The 3-D map was developed by measuring the shapes of as many as half a million faraway galaxies. These shapes are distorted by the bending of light paths by concentrations of dark-matter mass in the foreground along the line of sight. Then, the observed subtle distortion of the galaxies' shape was used to reconstruct the distribution of intervening mass projected along the Hubble's line of sight.
Extremely deep color images of the two-degree COSMOS field were obtained in 30 nights of observing with the 8.2-meter Subaru telescope in Hawaii. Thousands of galaxies' spectra were obtained by using the European Southern Observatory's Very Large Telescope and the Magellan telescope in Chile. The distances to the galaxies were accurately determined from their redshifts, which were derived from galaxy colors and spectra. The distribution of the normal matter was partly determined with the European Space Agency's XMM-Newton telescope, looking at the hot gases emitting x-rays in the densest clusters.

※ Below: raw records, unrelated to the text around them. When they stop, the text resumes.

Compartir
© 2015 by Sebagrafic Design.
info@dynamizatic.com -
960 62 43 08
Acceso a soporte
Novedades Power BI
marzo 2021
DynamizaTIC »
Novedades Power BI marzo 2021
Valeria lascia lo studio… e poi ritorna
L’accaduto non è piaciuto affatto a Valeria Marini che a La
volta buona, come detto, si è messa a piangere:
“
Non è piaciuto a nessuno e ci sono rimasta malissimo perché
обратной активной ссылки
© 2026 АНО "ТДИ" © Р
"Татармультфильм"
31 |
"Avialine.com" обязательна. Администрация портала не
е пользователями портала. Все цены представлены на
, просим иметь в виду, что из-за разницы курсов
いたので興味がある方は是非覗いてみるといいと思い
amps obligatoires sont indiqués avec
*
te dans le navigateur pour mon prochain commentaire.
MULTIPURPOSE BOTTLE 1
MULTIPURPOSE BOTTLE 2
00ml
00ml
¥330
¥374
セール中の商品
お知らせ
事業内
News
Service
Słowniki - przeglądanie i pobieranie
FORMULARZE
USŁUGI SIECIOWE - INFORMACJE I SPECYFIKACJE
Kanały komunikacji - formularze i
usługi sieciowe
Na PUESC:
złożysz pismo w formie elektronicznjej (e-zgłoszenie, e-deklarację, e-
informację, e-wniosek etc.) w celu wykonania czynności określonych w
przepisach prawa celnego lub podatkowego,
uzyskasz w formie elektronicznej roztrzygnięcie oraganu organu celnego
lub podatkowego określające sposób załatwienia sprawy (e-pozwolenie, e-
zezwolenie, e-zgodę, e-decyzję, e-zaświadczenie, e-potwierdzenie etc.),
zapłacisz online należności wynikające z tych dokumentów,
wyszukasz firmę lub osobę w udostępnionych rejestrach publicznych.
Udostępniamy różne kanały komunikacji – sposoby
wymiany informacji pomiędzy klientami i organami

Richard Ellis, an astronomy professor at Caltech, said the analysis used the remarkable phenomenon of gravitational lensing, first predicted by Einstein and now a major tool of cosmological research.
"The depth of the COSMOS image and the superior resolution of Hubble Space Telescope are the key ingredients enabling this detailed map," Ellis said. "The COSMOS field also covers a wide enough area for the large-scale filamentary structure to be clearly evident."
Jason Rhodes, a Jet Propulsion Laboratory scientist and a coauthor of the study, said, "The unique advance in our work is that we have made a 3-D map. Because the distances to the faint background galaxies are known in the COSMOS field, we can examine the distortion as a function of the background distance."
The results also show that several of the early universe's cosmic structures inside the dark matter "scaffolding" are clusters of galaxies in the process of assembly, said Scoville. These structures can be traced over more than 80 million light-years in the COSMOS survey -- approximately five times the extent of the nearby Virgo galaxy cluster.
The researchers also found that galaxies in the densest early universe structures have older stellar populations, implying that they formed first and accumulated the greatest masses in a bottom-up assembly of galaxies. The COSMOS survey shows that galaxies with ongoing star formation, even to the present epochs, dwell in less populated cosmic filaments and voids.
"Both the maturity of the stellar populations and the 'downsizing' of star formation in galaxies vary strongly with the epoch when the galaxies were born as well as their dark-matter environment." Scoville said. His team's paper will appear in the Astrophysical Journal at a later date.